**Texto do documento**
------------------------------------------------
O Tribunal de Justiça do Estado do Rio de Janeiro (TJRJ) decidiu prorrogar por mais 90 dias a suspensão das obrigações extraconcursais da Oi. A informação foi divulgada nesta segunda-feira (19) pela própria companhia, que enfrenta um processo judicial envolvendo sua situação financeira e a de suas subsidiárias.
A decisão foi proferida pela desembargadora Mônica Maria Costa, da 1ª Câmara de Direito Privado do TJRJ, e atende a pedidos apresentados por credores da operadora, entre eles Itaú Unibanco e Bradesco. As instituições recorreram contra a sentença de falência da Oi e de suas subsidiárias e, inicialmente, solicitaram a concessão de efeito suspensivo à decretação da falência até o julgamento definitivo do caso.
Segundo a Oi, o novo prazo de suspensão passa a valer a partir de 20 de janeiro de 2026. Ao término do período de 90 dias, o administrador judicial deverá apresentar um relatório de gestão ao juízo responsável pela recuperação judicial.
Na decisão, a Justiça do Rio avaliou que a retomada imediata de todos os pagamentos da companhia poderia comprometer o fluxo de caixa da Oi e tornar a operação inviável. A magistrada destacou a necessidade de preservar um caixa mínimo para o pagamento de despesas consideradas essenciais, como salários e tributos.
O histórico recente da empresa inclui medidas adotadas pelo Judiciário para garantir a continuidade dos serviços. Em setembro do ano passado, a Justiça determinou o afastamento da antiga administração da Oi, a elaboração de um plano de transição e a nomeação de um interventor. Na mesma ocasião, a juíza Simone Gastesi Chevrand, da 7ª Vara Empresarial do Rio de Janeiro, suspendeu cobranças contra a companhia para preservar seu caixa.
A Oi entrou em recuperação judicial pela segunda vez em março de 2023, em processo aceito pelo juiz Fernando Cesar Ferreira Viana, da 7ª Vara Empresarial do Rio de Janeiro, três meses após o encerramento do primeiro. Na ocasião, a empresa informou dívidas de R$ 43,7 bilhões, sendo R$ 1 bilhão em débitos trabalhistas. A primeira recuperação judicial ocorreu em 2016, com dívidas de R$ 65 bilhões, e foi concluída apenas em dezembro de 2022, após seis anos.
------------------------------------------------
**Dados fornecidos**
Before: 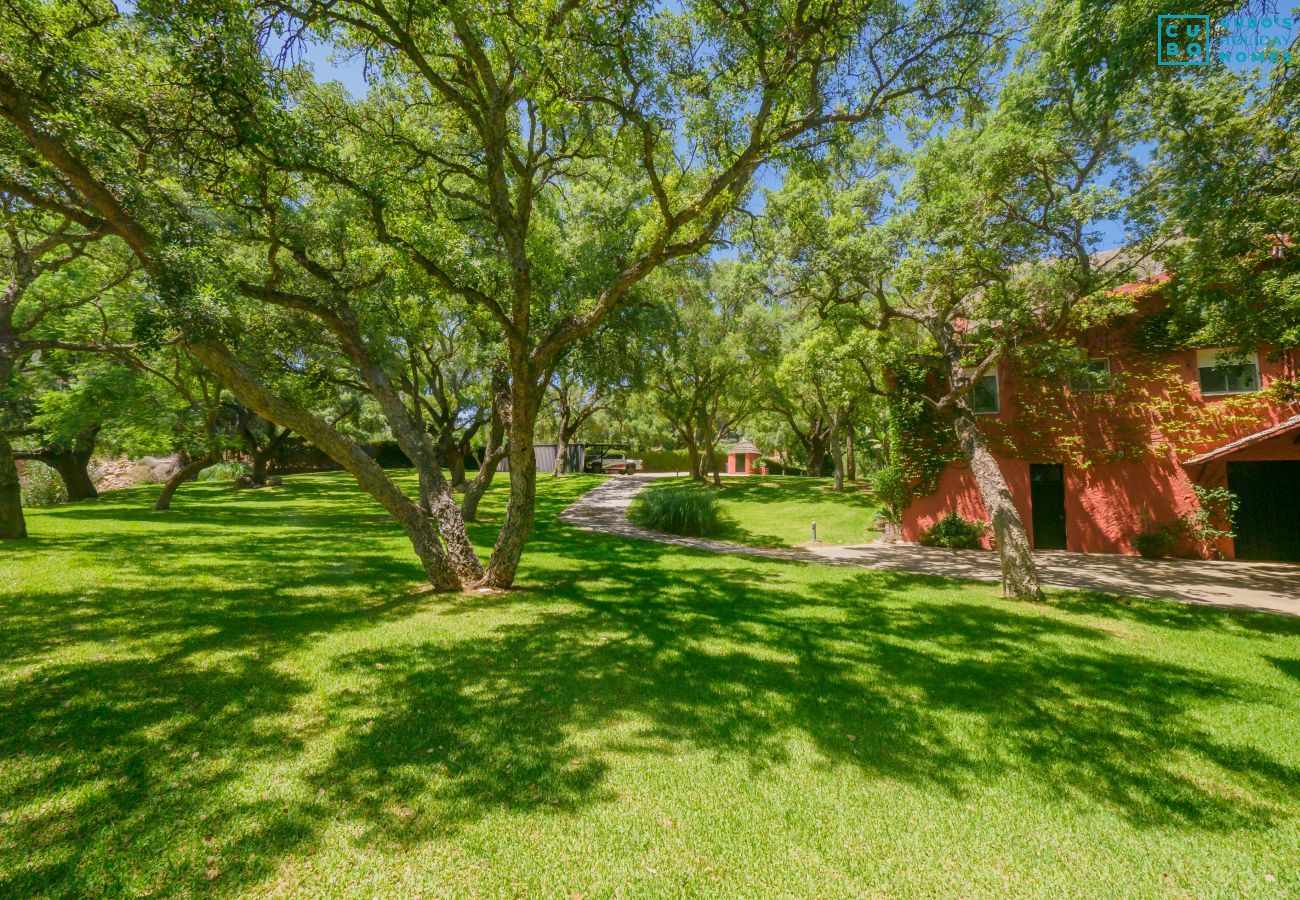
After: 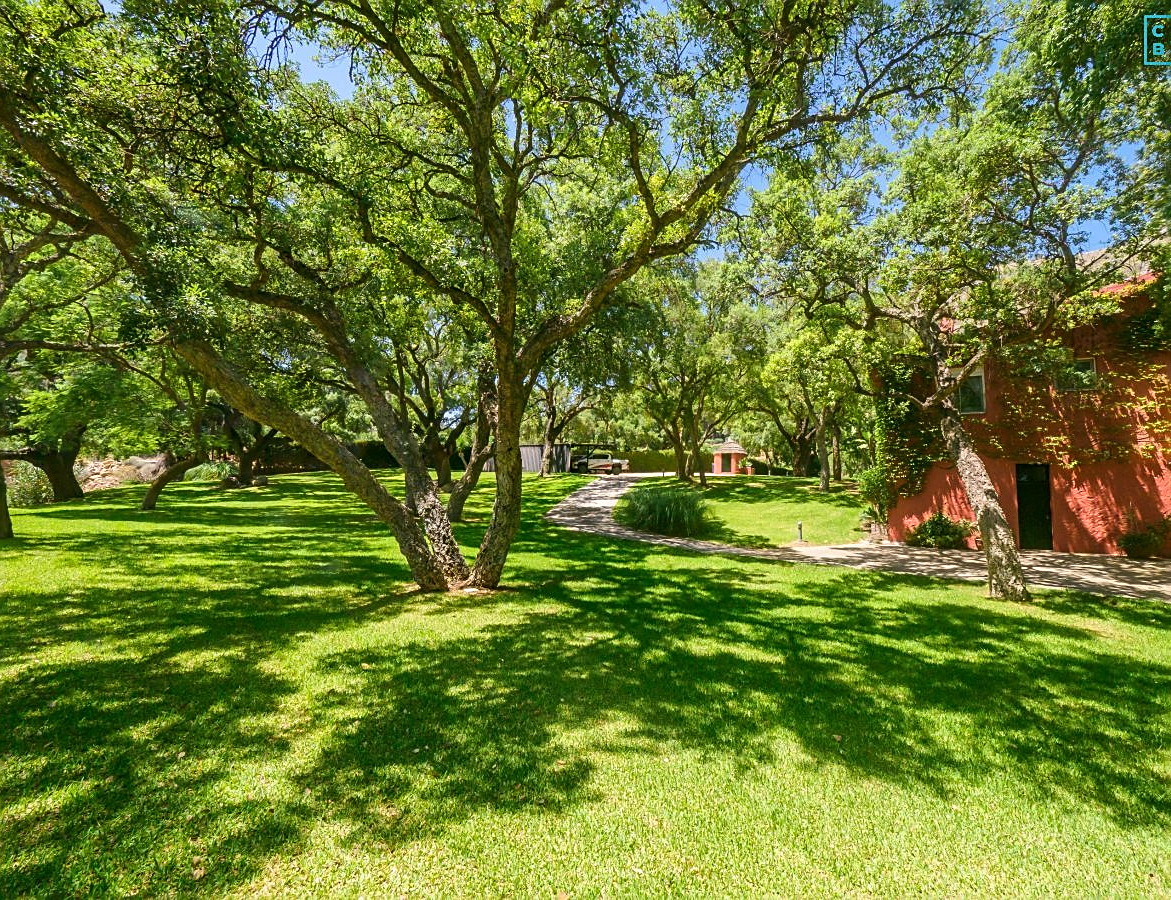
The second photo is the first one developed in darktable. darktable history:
------------------------------------------------
**Tarefa 1**
Na notícia sobre a Oi, quem proferiu a decisão que prorrogou a suspensão das obrigações extraconcursais?
**Tarefa 2**
Diga se cada afirmação concorda com a notícia sobre a Oi, respondendo sim ou não e citando as palavras decisivas do texto: (a) A primeira recuperação judicial da Oi ocorreu em 2016. (b) O novo prazo de suspensão passa a valer a partir de 20 de fevereiro de 2026. (c) Na segunda recuperação judicial, a empresa informou dívidas de R$ 65 bilhões.
**Tarefa 3**
Transcreva o trecho da notícia sobre a Oi de "Segundo a Oi, o" até "salários e tributos.".

**Resposta final 1**
A desembargadora Mônica Maria Costa, da 1ª Câmara de Direito Privado do TJRJ.

**Resposta final 2**
(a) Sim: "A primeira recuperação judicial ocorreu em 2016".
(b) Não: "o novo prazo de suspensão passa a valer a partir de 20 de janeiro de 2026".
(c) Não: "a empresa informou dívidas de R$ 43,7 bilhões".

**Resposta final 3**
Segundo a Oi, o novo prazo de suspensão passa a valer a partir de 20 de janeiro de 2026. Ao término do período de 90 dias, o administrador judicial deverá apresentar um relatório de gestão ao juízo responsável pela recuperação judicial.
Na decisão, a Justiça do Rio avaliou que a retomada imediata de todos os pagamentos da companhia poderia comprometer o fluxo de caixa da Oi e tornar a operação inviável. A magistrada destacou a necessidade de preservar um caixa mínimo para o pagamento de despesas consideradas essenciais, como salários e tributos.